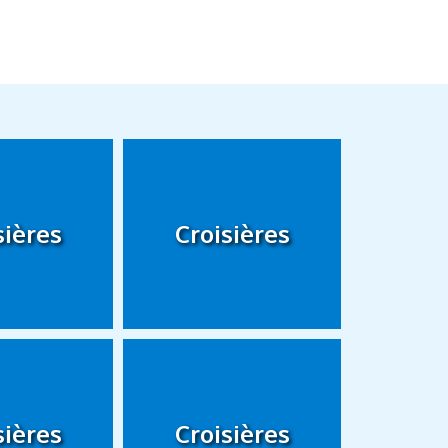
sières
Croisières
sières
Croisières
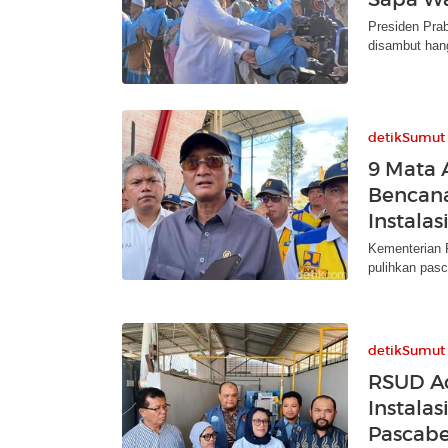
Presiden Prab
disambut hang
detikSumut
9 Mata 
Bencana
Instala
Kementerian P
pulihkan pasc
detikSumut
RSUD A
Instalas
Pascab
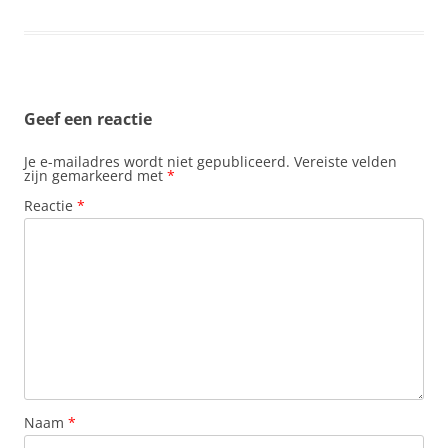
Geef een reactie
Je e-mailadres wordt niet gepubliceerd.
Vereiste velden
zijn gemarkeerd met
*
Reactie
*
Naam
*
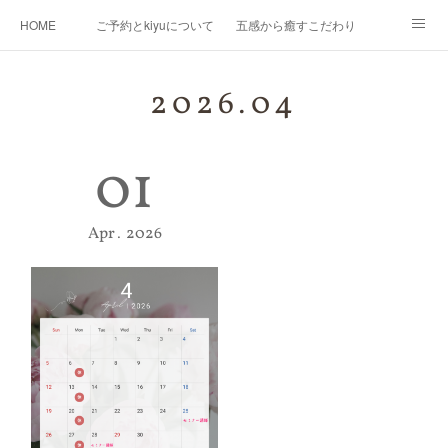
HOME
ご予約とkiyuについて
五感から癒すこだわり
Ｍｅｎｕ
Map
プロフィール
kiyuコラボ企画
2026
.
04
01
Apr
2026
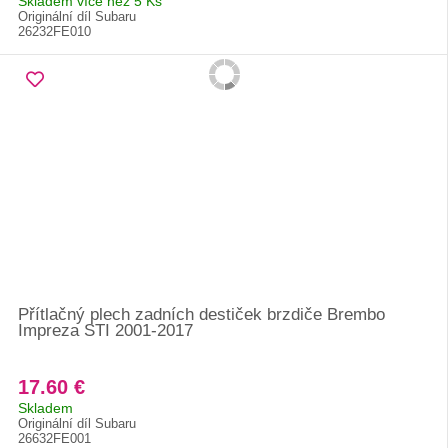
Skladem více než 5 Ks
Originální díl Subaru
26232FE010
Přítlačný plech zadních destiček brzdiče Brembo
Impreza STI 2001-2017
17.60 €
Skladem
Originální díl Subaru
26632FE001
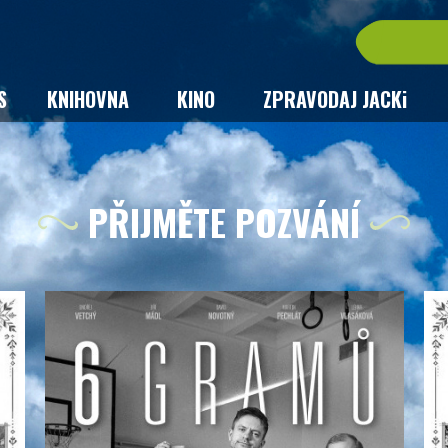
S
KNIHOVNA
KINO
ZPRAVODAJ JACKi
PŘIJMĚTE POZVÁNÍ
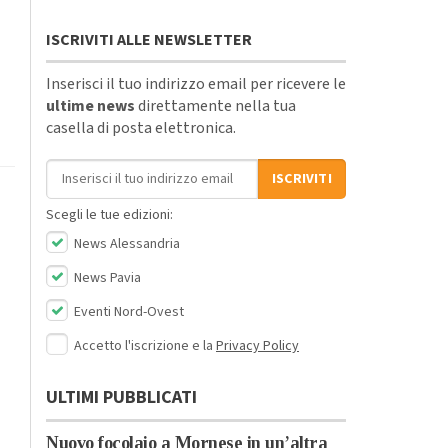
ISCRIVITI ALLE NEWSLETTER
Inserisci il tuo indirizzo email per ricevere le
ultime news
direttamente nella tua
casella di posta elettronica.
Indirizzo email
ISCRIVITI
Scegli le tue edizioni:
News Alessandria
News Pavia
Eventi Nord-Ovest
Accetto l'iscrizione e la
Privacy Policy
ULTIMI PUBBLICATI
Nuovo focolaio a Mornese in un’altra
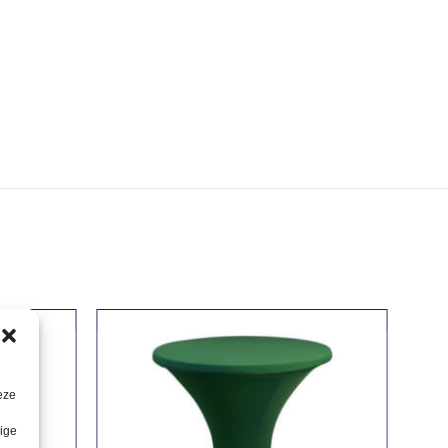
eze
lige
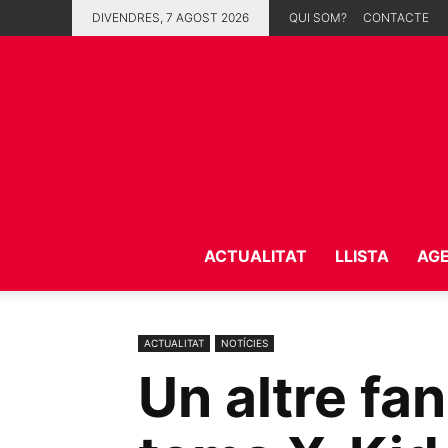
DIVENDRES, 7 AGOST 2026
QUI SOM?
CONTACTE
ACTUALITAT
LLISTA
AG
ACTUALITAT
NOTÍCIES
Un altre fa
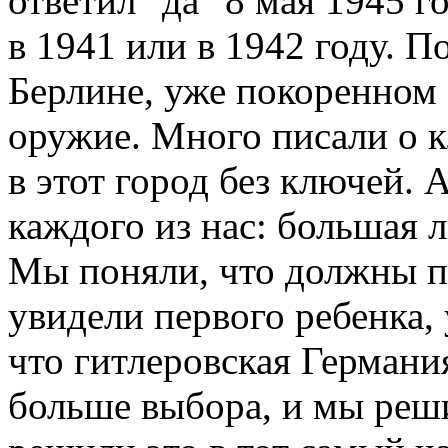
ответил "да" 8 мая 1945 г
в 1941 или в 1942 году. 
Берлине, уже покоренном
оружие. Много писали о 
в этот город без ключей. 
каждого из нас: большая 
Мы поняли, что должны пр
увидели первого ребенка,
что гитлеровская Германия
больше выбора, и мы реш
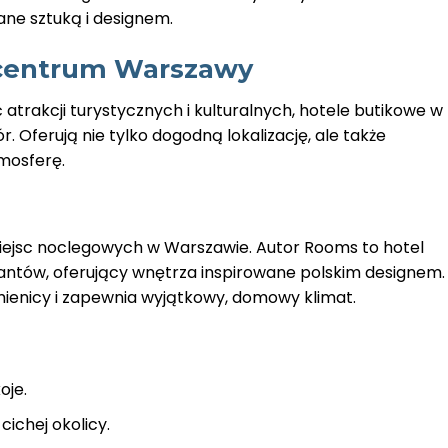
ne sztuką i designem.
 centrum Warszawy
ć atrakcji turystycznych i kulturalnych, hotele butikowe w
 Oferują nie tylko dogodną lokalizację, ale także
mosferę.
miejsc noclegowych w Warszawie. Autor Rooms to hotel
tantów, oferujący wnętrza inspirowane polskim designem.
mienicy i zapewnia wyjątkowy, domowy klimat.
oje.
cichej okolicy.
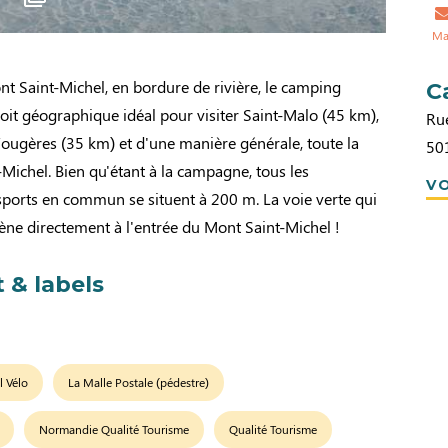
Ma
t Saint-Michel, en bordure de rivière, le camping
C
roit géographique idéal pour visiter Saint-Malo (45 km),
Ru
Fougères (35 km) et d'une manière générale, toute la
50
Michel. Bien qu'étant à la campagne, tous les
VO
ports en commun se situent à 200 m. La voie verte qui
ne directement à l'entrée du Mont Saint-Michel !
 & labels
l Vélo
La Malle Postale (pédestre)
Normandie Qualité Tourisme
Qualité Tourisme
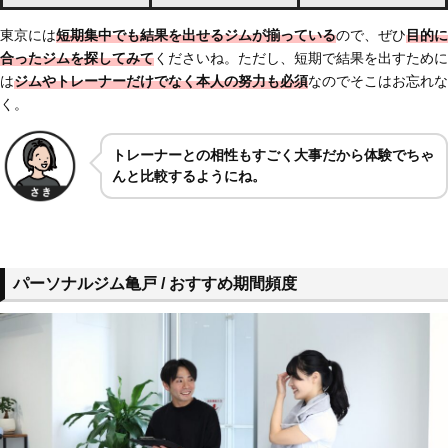
東京には
短期集中でも結果を出せるジムが揃っている
ので、ぜひ
目的に
合ったジムを探してみて
くださいね。ただし、短期で結果を出すために
は
ジムやトレーナーだけでなく本人の努力も必須
なのでそこはお忘れな
く。
トレーナーとの相性もすごく大事だから体験でちゃ
んと比較するようにね。
パーソナルジム亀戸 / おすすめ期間頻度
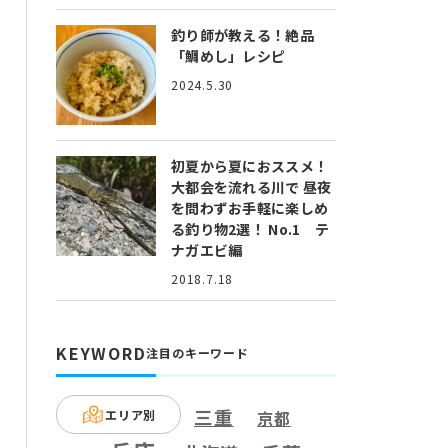
釣り師が教える！絶品
「鯛めし」レシピ
2024.5.30
初夏から夏におススメ！
大都会を流れる川で 昼夜
を問わずお手軽に楽しめ
る釣り物2選！ No.1 テ
ナガエビ編
2018.7.18
KEYWORD
注目のキーワード
三重
エリア別
京都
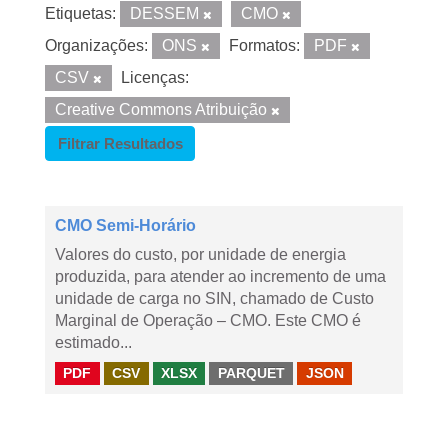
Etiquetas:
DESSEM
CMO
Organizações:
ONS
Formatos:
PDF
CSV
Licenças:
Creative Commons Atribuição
Filtrar Resultados
CMO Semi-Horário
Valores do custo, por unidade de energia
produzida, para atender ao incremento de uma
unidade de carga no SIN, chamado de Custo
Marginal de Operação – CMO. Este CMO é
estimado...
PDF
CSV
XLSX
PARQUET
JSON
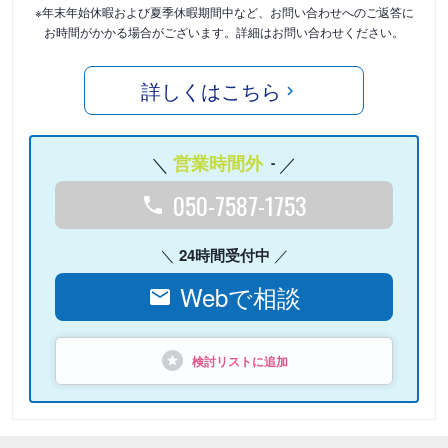
※年末年始休暇および夏季休暇期間中など、お問い合わせへのご返答に
お時間がかかる場合がございます。詳細はお問い合わせください。
詳しくはこちら
営業時間外
-
050-7587-1753
24時間受付中
Webで相談
検討リストに追加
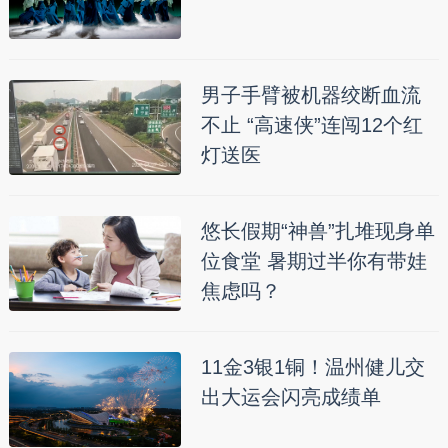
男子手臂被机器绞断血流
不止 “高速侠”连闯12个红
灯送医
悠长假期“神兽”扎堆现身单
位食堂 暑期过半你有带娃
焦虑吗？
11金3银1铜！温州健儿交
出大运会闪亮成绩单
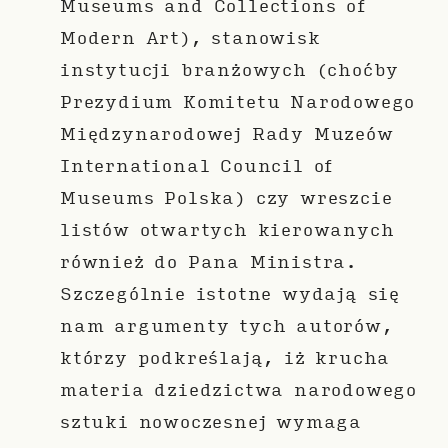
Museums and Collections of
Modern Art), stanowisk
instytucji branżowych (choćby
Prezydium Komitetu Narodowego
Międzynarodowej Rady Muzeów
International Council of
Museums Polska) czy wreszcie
listów otwartych kierowanych
również do Pana Ministra.
Szczególnie istotne wydają się
nam argumenty tych autorów,
którzy podkreślają, iż krucha
materia dziedzictwa narodowego
sztuki nowoczesnej wymaga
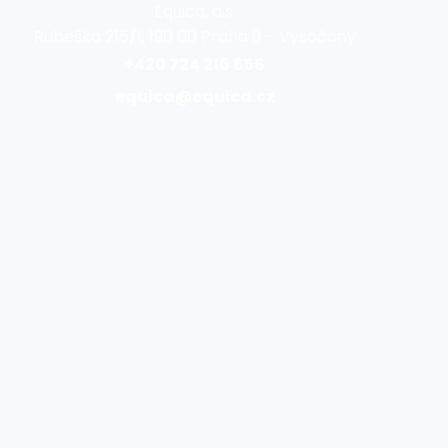
Equica, a.s.
Rubeška 215/1, 190 00 Praha 9 – Vysočany
+420 724 216 656
equica@equica.cz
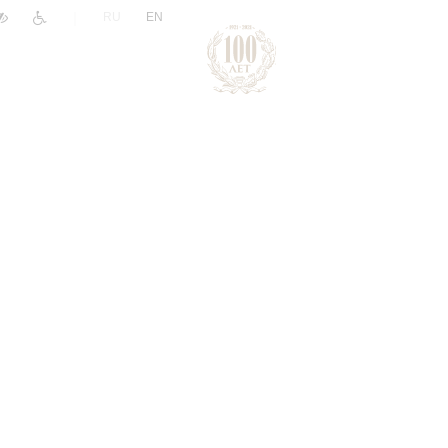
|
RU
EN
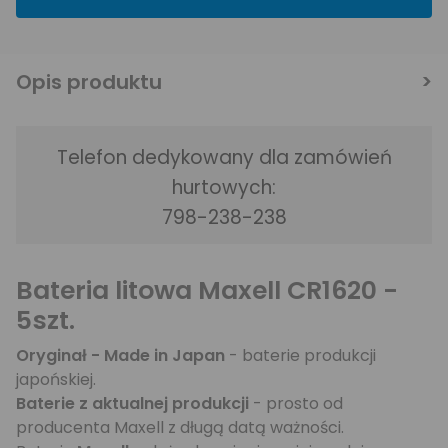
Opis produktu
Telefon dedykowany dla zamówień
hurtowych:
798-238-238
Bateria litowa Maxell CR1620 -
5szt.
Oryginał - Made in Japan
- baterie produkcji
japońskiej.
Baterie z aktualnej produkcji
- prosto od
producenta Maxell z długą datą ważności.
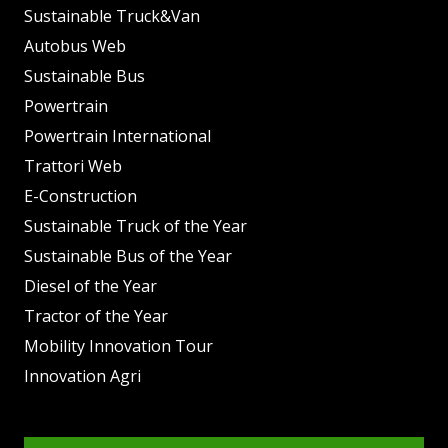
Sustainable Truck&Van
Autobus Web
Sustainable Bus
Powertrain
Powertrain International
Trattori Web
E-Construction
Sustainable Truck of the Year
Sustainable Bus of the Year
Diesel of the Year
Tractor of the Year
Mobility Innovation Tour
Innovation Agri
★ ★ ★ ★ ★
Each entry should be output word for word, with no pictures carried over.

sières
Croisières
sières
Croisières
Presiden Prab
disambut hang
detikSumut
9 Mata 
Bencana
Instala
Kementerian P
pulihkan pasc
detikSumut
RSUD A
Instalas
Pascab
Geef een reactie
Je e-mailadres wordt niet gepubliceerd.
Vereiste velden
zijn gemarkeerd met
*
Reactie
*
Naam
*
HOME
ご予約とkiyuについて
五感から癒すこだわり
Ｍｅｎｕ
Map
プロフィール
kiyuコラボ企画
2026
.
04
01
Apr
2026
Skladem více než 5 Ks
Originální díl Subaru
26232FE010
Přítlačný plech zadních destiček brzdiče Brembo
Impreza STI 2001-2017
17.60 €
Skladem
Originální díl Subaru
26632FE001
S
KNIHOVNA
KINO
ZPRAVODAJ JACKi
PŘIJMĚTE POZVÁNÍ
ISCRIVITI ALLE NEWSLETTER
Inserisci il tuo indirizzo email per ricevere le
ultime news
direttamente nella tua
casella di posta elettronica.
Indirizzo email
ISCRIVITI
Scegli le tue edizioni:
News Alessandria
News Pavia
Eventi Nord-Ovest
Accetto l'iscrizione e la
Privacy Policy
ULTIMI PUBBLICATI
Nuovo focolaio a Mornese in un’altra
eze
lige
DIVENDRES, 7 AGOST 2026
QUI SOM?
CONTACTE
ACTUALITAT
LLISTA
AG
ACTUALITAT
NOTÍCIES
Un altre fa
ответил "да" 8 мая 1945 г
в 1941 или в 1942 году. 
Берлине, уже покоренном
оружие. Много писали о 
в этот город без ключей. 
каждого из нас: большая 
Мы поняли, что должны пр
увидели первого ребенка,
что гитлеровская Германия
больше выбора, и мы реш
ne sztuką i designem.
 centrum Warszawy
ć atrakcji turystycznych i kulturalnych, hotele butikowe w
 Oferują nie tylko dogodną lokalizację, ale także
mosferę.
miejsc noclegowych w Warszawie. Autor Rooms to hotel
tantów, oferujący wnętrza inspirowane polskim designem.
mienicy i zapewnia wyjątkowy, domowy klimat.
oje.
cichej okolicy.
Ma
t Saint-Michel, en bordure de rivière, le camping
C
roit géographique idéal pour visiter Saint-Malo (45 km),
Ru
Fougères (35 km) et d'une manière générale, toute la
50
Michel. Bien qu'étant à la campagne, tous les
VO
ports en commun se situent à 200 m. La voie verte qui
ne directement à l'entrée du Mont Saint-Michel !
 & labels
l Vélo
La Malle Postale (pédestre)
Normandie Qualité Tourisme
Qualité Tourisme
東京には
短期集中でも結果を出せるジムが揃っている
ので、ぜひ
目的に
合ったジムを探してみて
くださいね。ただし、短期で結果を出すために
は
ジムやトレーナーだけでなく本人の努力も必須
なのでそこはお忘れな
く。
トレーナーとの相性もすごく大事だから体験でちゃ
んと比較するようにね。
パーソナルジム亀戸 / おすすめ期間頻度
釣り師が教える！絶品
「鯛めし」レシピ
2024.5.30
初夏から夏におススメ！
大都会を流れる川で 昼夜
を問わずお手軽に楽しめ
る釣り物2選！ No.1 テ
ナガエビ編
2018.7.18
KEYWORD
注目のキーワード
三重
エリア別
京都
Etiquetas:
DESSEM
CMO
Organizações:
ONS
Formatos:
PDF
CSV
Licenças:
Creative Commons Atribuição
Filtrar Resultados
CMO Semi-Horário
Valores do custo, por unidade de energia
produzida, para atender ao incremento de uma
unidade de carga no SIN, chamado de Custo
Marginal de Operação – CMO. Este CMO é
estimado...
PDF
CSV
XLSX
PARQUET
JSON
※年末年始休暇および夏季休暇期間中など、お問い合わせへのご返答に
お時間がかかる場合がございます。詳細はお問い合わせください。
詳しくはこちら
営業時間外
-
050-7587-1753
24時間受付中
Webで相談
検討リストに追加
男子手臂被机器绞断血流
不止 “高速侠”连闯12个红
灯送医
悠长假期“神兽”扎堆现身单
位食堂 暑期过半你有带娃
焦虑吗？
11金3银1铜！温州健儿交
出大运会闪亮成绩单
Museums and Collections of
Modern Art), stanowisk
instytucji branżowych (choćby
Prezydium Komitetu Narodowego
Międzynarodowej Rady Muzeów
International Council of
Museums Polska) czy wreszcie
listów otwartych kierowanych
również do Pana Ministra.
Szczególnie istotne wydają się
nam argumenty tych autorów,
którzy podkreślają, iż krucha
materia dziedzictwa narodowego
sztuki nowoczesnej wymaga
Equica, a.s.
Rubeška 215/1, 190 00 Praha 9 – Vysočany
+420 724 216 656
equica@equica.cz
|
RU
EN
Opis produktu
Telefon dedykowany dla zamówień
hurtowych:
798-238-238
Bateria litowa Maxell CR1620 -
5szt.
Oryginał - Made in Japan
- baterie produkcji
japońskiej.
Baterie z aktualnej produkcji
- prosto od
producenta Maxell z długą datą ważności.
Sustainable Truck&Van
Autobus Web
Sustainable Bus
Powertrain
Powertrain International
Trattori Web
E-Construction
Sustainable Truck of the Year
Sustainable Bus of the Year
Diesel of the Year
Tractor of the Year
Mobility Innovation Tour
Innovation Agri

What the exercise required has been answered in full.